Information about the future without power to do anything about it (except bet on it), like is the case for most information and most people, is useless.
surely this criticism applies as well to... any information.
That sounds cool and fancy in theory, but how do you find that information among the noise?

like if 50 ppl vote A, 45 people vote B and 1 person who actually knows their shit votes B?

How do you find it? By amount?

Because the people who are consistently right will consistently win money and will make bigger bets which move the price more, in the limit case making the price converge on the true probability of the outcome.

This is the theoretical underpinning of prediction markets.

Equating being "consistently right" with having a sufficiently large stash of capital is ludicrous.

"right" people will wisely take most their winnings out of a high-variance market. "wrong" people with deep pockets (or lots of wrong people with shallow pockets) will continue to distort the market.

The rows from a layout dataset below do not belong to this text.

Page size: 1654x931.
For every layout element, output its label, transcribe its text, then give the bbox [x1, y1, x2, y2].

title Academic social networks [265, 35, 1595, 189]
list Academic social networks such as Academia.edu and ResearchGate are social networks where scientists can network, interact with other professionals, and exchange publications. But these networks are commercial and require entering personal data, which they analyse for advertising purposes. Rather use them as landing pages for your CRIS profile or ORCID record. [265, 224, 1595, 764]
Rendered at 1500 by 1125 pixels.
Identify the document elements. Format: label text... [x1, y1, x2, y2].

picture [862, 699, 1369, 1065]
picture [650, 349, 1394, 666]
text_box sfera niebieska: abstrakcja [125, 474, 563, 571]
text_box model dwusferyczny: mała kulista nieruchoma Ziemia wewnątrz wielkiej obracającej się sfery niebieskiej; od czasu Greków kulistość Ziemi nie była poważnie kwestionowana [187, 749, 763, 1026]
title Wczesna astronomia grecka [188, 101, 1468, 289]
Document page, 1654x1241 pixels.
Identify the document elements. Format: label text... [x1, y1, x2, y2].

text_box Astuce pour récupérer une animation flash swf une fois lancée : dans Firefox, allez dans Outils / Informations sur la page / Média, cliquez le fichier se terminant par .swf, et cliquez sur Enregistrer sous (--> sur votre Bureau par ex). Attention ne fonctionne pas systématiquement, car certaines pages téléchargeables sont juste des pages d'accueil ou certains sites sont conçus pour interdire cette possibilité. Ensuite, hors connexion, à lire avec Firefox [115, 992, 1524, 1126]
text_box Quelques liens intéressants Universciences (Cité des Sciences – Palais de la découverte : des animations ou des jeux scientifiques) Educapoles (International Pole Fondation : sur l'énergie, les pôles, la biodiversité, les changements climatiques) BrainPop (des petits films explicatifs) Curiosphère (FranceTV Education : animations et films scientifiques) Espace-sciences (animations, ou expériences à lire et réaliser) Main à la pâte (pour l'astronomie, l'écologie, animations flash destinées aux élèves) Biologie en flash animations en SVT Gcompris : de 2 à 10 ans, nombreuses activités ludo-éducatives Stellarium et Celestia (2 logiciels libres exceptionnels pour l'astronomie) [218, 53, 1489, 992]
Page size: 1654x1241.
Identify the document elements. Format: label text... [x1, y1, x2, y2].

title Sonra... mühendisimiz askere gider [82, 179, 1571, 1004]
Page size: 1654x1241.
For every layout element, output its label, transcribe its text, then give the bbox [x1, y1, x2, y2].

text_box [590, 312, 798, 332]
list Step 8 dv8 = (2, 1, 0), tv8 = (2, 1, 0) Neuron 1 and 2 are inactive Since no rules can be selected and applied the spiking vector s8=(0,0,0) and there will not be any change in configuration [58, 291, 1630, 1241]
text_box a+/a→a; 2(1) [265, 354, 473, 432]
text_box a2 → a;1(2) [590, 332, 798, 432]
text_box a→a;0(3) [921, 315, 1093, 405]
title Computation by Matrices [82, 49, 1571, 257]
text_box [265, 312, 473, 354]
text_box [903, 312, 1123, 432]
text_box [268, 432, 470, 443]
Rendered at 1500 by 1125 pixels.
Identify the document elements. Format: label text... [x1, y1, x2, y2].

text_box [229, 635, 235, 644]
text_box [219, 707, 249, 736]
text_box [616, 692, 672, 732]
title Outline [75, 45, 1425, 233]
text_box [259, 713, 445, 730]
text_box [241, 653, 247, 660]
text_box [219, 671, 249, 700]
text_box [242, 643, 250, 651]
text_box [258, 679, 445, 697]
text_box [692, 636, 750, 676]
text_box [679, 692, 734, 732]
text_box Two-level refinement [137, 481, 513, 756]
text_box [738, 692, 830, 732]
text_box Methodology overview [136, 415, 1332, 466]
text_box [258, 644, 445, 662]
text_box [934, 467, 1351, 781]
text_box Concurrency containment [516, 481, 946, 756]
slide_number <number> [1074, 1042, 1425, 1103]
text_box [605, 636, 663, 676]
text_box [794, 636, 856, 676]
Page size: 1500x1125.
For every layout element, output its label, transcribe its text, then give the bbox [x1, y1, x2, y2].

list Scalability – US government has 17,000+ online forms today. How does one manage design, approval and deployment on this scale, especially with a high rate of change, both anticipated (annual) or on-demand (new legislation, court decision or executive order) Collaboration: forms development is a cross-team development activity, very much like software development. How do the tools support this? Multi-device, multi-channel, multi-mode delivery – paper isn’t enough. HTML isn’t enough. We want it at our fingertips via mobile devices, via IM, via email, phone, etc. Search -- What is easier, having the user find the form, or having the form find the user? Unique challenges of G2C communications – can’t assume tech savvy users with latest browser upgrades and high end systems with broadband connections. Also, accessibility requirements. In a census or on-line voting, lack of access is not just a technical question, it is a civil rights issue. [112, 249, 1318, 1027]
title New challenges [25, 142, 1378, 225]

> will continue to distort the market.

they can only do so as long as they have enough capital to lose. Because every time they try to move the betting markets against the truth, they will simply lose that money when the event happens (and turns out they were wrong).

So any distortion will merely be temporary. Unless they have access to unlimited capital of course - which is not true yet for anyone (but the US gov't).

That only makes sense in a hermetically sealed system, which this is very much not.
Well, the more often you're right, the more capital you will be able to accrue to bet with next time.
Apart from minor effects, the price is the probability. If you 'know your shit', you have more confidence and thus bid up or down until there are no more counterparties willing to accept your price, and thus the price settles at approximately the expert/insider probability.
what do you think you're asking?

like any signal, you reflect on it, integrate it into your belief, think through the consequences, etc.

we all want mr. delphi to tell us exactly what will happen. but without such a friend, we reason under uncertainty. markets are one tool we've found to coordinate such signals.

would you ask the same of hiring a private investigator, or paying for the new york times? there is no authority with your interests but yourself; you must choose who to trust.

It's not voting, it's a market
They also allow people to convince those who trust that prediction markets are accurate barometers of likeliness that certain events will be likely with a meager amount of money.
The amount of money depends on how big the markets are.